治療薬の選択において,最も重要な情報は「ドライバー遺伝子の変異や転座の有無」です(Q10,43参照)。がん細胞もしくは血液中のがん細胞由来の遺伝子を用いた遺伝子検査でドライバー遺伝子に変異や転座が確認された際には,分子標的治療薬を用いた治療が優先して行われます(Q43参照)。多くの薬剤は初回治療で使用しますが,KRAS遺伝子変異やHER2遺伝子変異,NTRK融合遺伝子に対する分子標的治療薬は二次治療以降で使用されます。
EGFRの遺伝子変異に関しては,変異の種類を考慮して治療薬を選択する場合もあります。オシメルチニブ以外のEGFR阻害薬で治療を行い,効かなくなった場合には,効かなくなった原因の遺伝子異常(耐性遺伝子)が認められた場合にはオシメルチニブによる治療を行います。詳しくは担当医とよくご相談ください。
非小細胞肺がんと診断された時点で,ドライバー遺伝子の変異や転座とともにがん細胞表面のPD‒L1タンパクの発現状況が確認されます。ドライバー遺伝子の変異や転座が確認されず,かつPD‒L1タンパクの発現状況が高い場合には,免疫チェックポイント阻害薬の効果が期待されます。そのため,主に免疫チェックポイント阻害薬単独もしくは抗がん剤と免疫チェックポイント阻害薬の併用療法が選択されます。

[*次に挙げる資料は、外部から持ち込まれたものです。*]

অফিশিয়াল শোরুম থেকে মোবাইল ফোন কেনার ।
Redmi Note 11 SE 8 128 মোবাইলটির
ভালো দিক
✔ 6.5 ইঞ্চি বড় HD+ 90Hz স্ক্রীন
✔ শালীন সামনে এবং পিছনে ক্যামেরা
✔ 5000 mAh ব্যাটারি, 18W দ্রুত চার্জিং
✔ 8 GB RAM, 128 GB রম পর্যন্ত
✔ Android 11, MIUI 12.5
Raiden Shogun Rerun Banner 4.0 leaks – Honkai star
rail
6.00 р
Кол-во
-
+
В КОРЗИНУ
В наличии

ドライバー遺伝子の変異や転座が確認されず,PD‒L1タンパクの発現がない,もしくは発現が低い場合には主に抗がん剤と免疫チェックポイント阻害薬や免疫チェックポイント阻害薬同士の併用療法などが選択されます。
免疫チェックポイント阻害薬と併用する抗がん剤はがんの組織型により選択します。また,全身状態や合併症のために,免疫チェックポイント阻害薬の投与を避けたほうがよい場合は,細胞傷害性抗がん薬のみの投与が行われる場合もあります。

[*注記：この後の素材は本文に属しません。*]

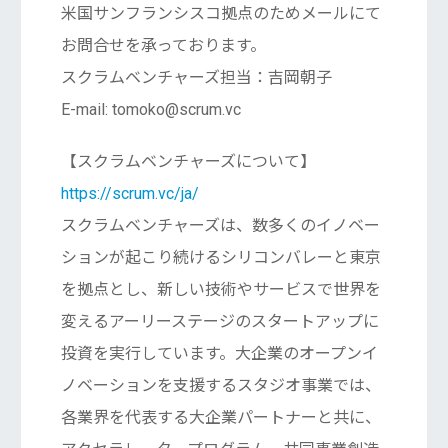
米国サンフランシスコ拠点のためメールにて
お問合せを承っております。
スクラムベンチャーズ担当：吉岡朝子
E-mail: tomoko@scrum.vc
【スクラムベンチャーズについて】
https://scrum.vc/ja/
スクラムベンチャーズは、数多くのイノベー
ションが起こり続けるシリコンバレーと東京
を拠点とし、新しい技術やサービスで世界を
変えるアーリーステージのスタートアップに
投資を実行しています。大企業のオープンイ
ノベーションを支援するスタジオ事業では、
各業界を代表する大企業パートナーと共に、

大まかな治療選択の流れを図1,2に示しますが,年齢,パフォーマンスステータス(Q28参照),肝機能や腎機能,合併症などをもとに担当医がそれぞれの患者さんに適した治療を提案します。図1,2のとおりの治療が受けられない可能性もあります。抗がん剤の選択に関しては,十分に担当医と話し合って,自身の治療に対する希望も考慮して選択し,納得したうえで治療を受けることが重要です。